Polícia apreende R$ 500 mil em fraude com salários de jogadores

Segunda fase da Operação Falso 9 investiga um esquema nacional de desvio de pagamentos de atletas da Série A.
Polícia apreende R$ 500 mil em fraude com salários de jogadores
Apreensão de dinheiro vivo na "Operação Falso 9" em Cuiabá (Foto: Divulgação PJC)

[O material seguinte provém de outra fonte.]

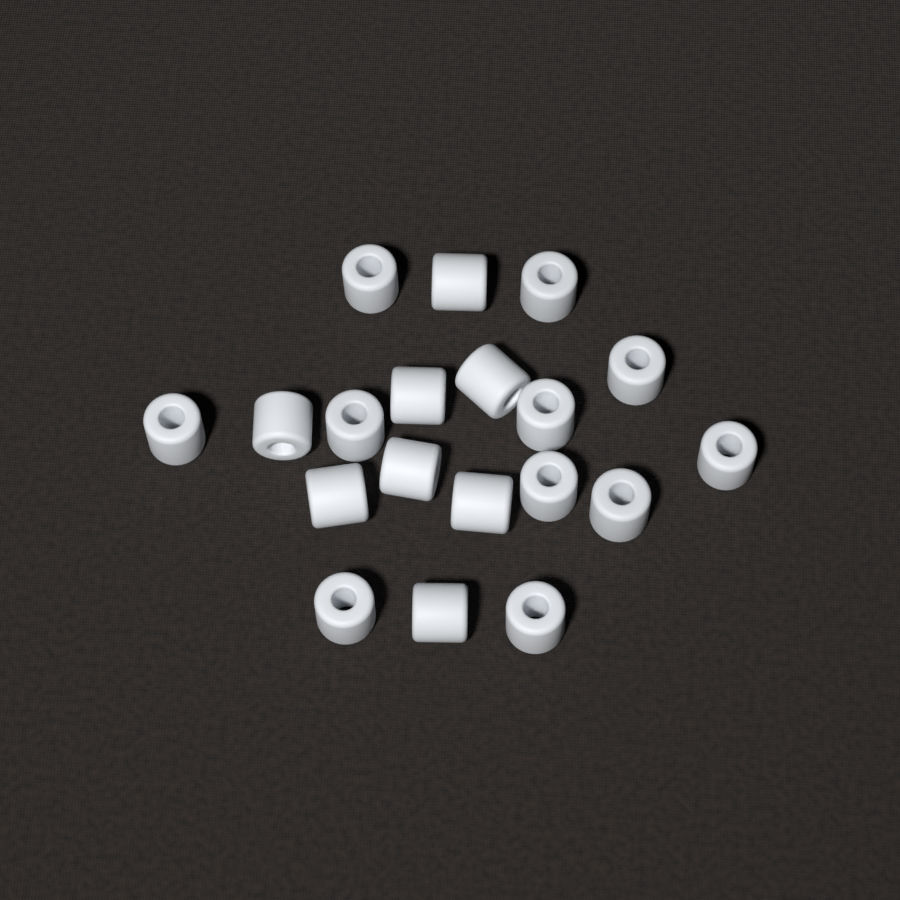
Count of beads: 19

Uma operação da Polícia Civil de Mato Grosso apreendeu cerca de R$ 500 mil em espécie, escondidos dentro de uma caixa de papelão, em uma residência na região metropolitana de Cuiabá. A apreensão ocorreu nesta terça-feira (24) durante a segunda fase da Operação Falso 9, que investiga um esquema nacional de desvio de salários de jogadores da Série A do Campeonato Brasileiro.

O dinheiro foi encontrado em uma casa no bairro São Sebastião, utilizada pelo grupo criminoso como ponto de movimentação dos valores obtidos de forma fraudulenta. Além do montante em espécie, foram apreendidos equipamentos eletrônicos e documentos que podem auxiliar nas investigações. O homem de 28 anos que vivia no local foi alvo de mandados de prisão e de busca e apreensão.

Segundo a Delegacia Especializada de Estelionato e Outras Fraudes de Mato Grosso, a quadrilha usava documentos falsificados de jogadores renomados, como o atacante Gabigol (ex-Flamengo, atualmente no Cruzeiro) e o zagueiro Kannemann (Grêmio), para abrir contas bancárias em nome dos atletas. Com isso, realizavam pedidos de portabilidade dos salários, desviando os depósitos feitos mensalmente pelos clubes para contas controladas pelos criminosos.

De acordo com o delegado Thiago Lima, o esquema veio à tona após o banco responsável pelas contas suspeitas identificar movimentações incompatíveis com o padrão dos atletas e denunciar o caso à polícia. O nome da instituição financeira não foi divulgado.

As fraudes começaram em agosto de 2024. Somente da conta aberta em nome de Gabigol, foram desviados mais de R$ 800 mil. No caso de Kannemann, o prejuízo chegou a R$ 400 mil. O zagueiro conseguiu recuperar os valores. Gabigol, até o momento, não se pronunciou.

Pelo menos cinco pessoas já foram identificadas como integrantes da organização criminosa, que operava de forma sofisticada e com possível atuação em outros estados, como Rondônia. Entre os beneficiários do esquema estão empresas com sede em Cuiabá e Porto Velho, além de pessoas físicas. Juntos, receberam mais de R$ 287 mil.

A polícia conseguiu bloquear preventivamente R$ 135 mil, valor que já foi ressarcido às vítimas pelo banco envolvido. A instituição também informou que corrigiu as brechas de segurança que permitiram o golpe.

Conforme os investigadores, os suspeitos realizavam transações rápidas — incluindo saques, transferências e compras — para pulverizar o dinheiro e dificultar o rastreamento. A operação continua em andamento, com novas diligências previstas para os próximos dias.

Os investigados devem responder por crimes de estelionato eletrônico, associação criminosa e lavagem de dinheiro.